UK International Airlines Ltd. was a British airline based in Sheffield, England, United Kingdom. It held a United Kingdom Civil Aviation Authority Type A Operating Licence permitting it to carry passengers, cargo and mail on aircraft with 20 or more seats, for a very short period of time. On 8 January 2008 the UK Civil Aviation Authority suspended the AOC and also suspended the route licences for both charter and scheduled operations held by the airline.

==History==

UK International Airlines Ltd was formed in May 2007 to operate services between United Kingdom and Pakistan. The airline was awarded its worldwide scheduled Air Operator’s Certificate (AOC) and Type A Operating Licence (OL) on 5 September 2007 from the UK CAA.

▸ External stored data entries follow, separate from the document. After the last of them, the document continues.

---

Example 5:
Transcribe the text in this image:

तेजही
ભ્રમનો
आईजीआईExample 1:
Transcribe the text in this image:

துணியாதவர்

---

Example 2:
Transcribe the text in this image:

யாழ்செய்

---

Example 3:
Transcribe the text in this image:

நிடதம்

During September and early October UKIA’s aircraft were noted flying sub-services for Air Berlin and XL Airways. The airline commenced services on 19 October 2007 with a flight from East Midlands Airport to Sharjah and Islamabad using a leased Boeing 767. Within a short period, the airline was in trouble and ceased operations on December 23, 2007. The company cited ongoing concerns about the fleet and problems with security at Islamabad International Airport. The license and AOC was surrendered later on.

==Fleet==
- Boeing 767-200 registered as G-CECU. It was originally registered as N603UA with United Airlines. It was withdrawn and put into storage in Victoriaville Airport, California. It was in storage between 29 March 2005 and 30 August 2006. It entered service with UK International Airlines in Jan 2007. It was finally withdrawn from service on 23 December 2007 and put into storage at East Midlands Airport. It was scrapped at East Midlands Airport in April 2011.

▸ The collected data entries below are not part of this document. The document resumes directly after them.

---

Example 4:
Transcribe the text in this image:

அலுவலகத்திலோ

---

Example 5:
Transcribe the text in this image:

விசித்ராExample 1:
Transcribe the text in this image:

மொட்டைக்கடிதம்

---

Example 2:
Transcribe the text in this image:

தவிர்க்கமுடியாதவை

- Boeing 767-200 registered as G-CEMK. It was intended to enter service with UK International Airlines but It never made it into service before the airline ceased operations. It was originally registered as N604UA with United Airlines in Jan 1983. It was put into storage at Brunei International Airport in December 2006 and was reregistered to G-CEMK in February 2007 but never entered service. In 2009 it was scrapped at Brunei International Airlines.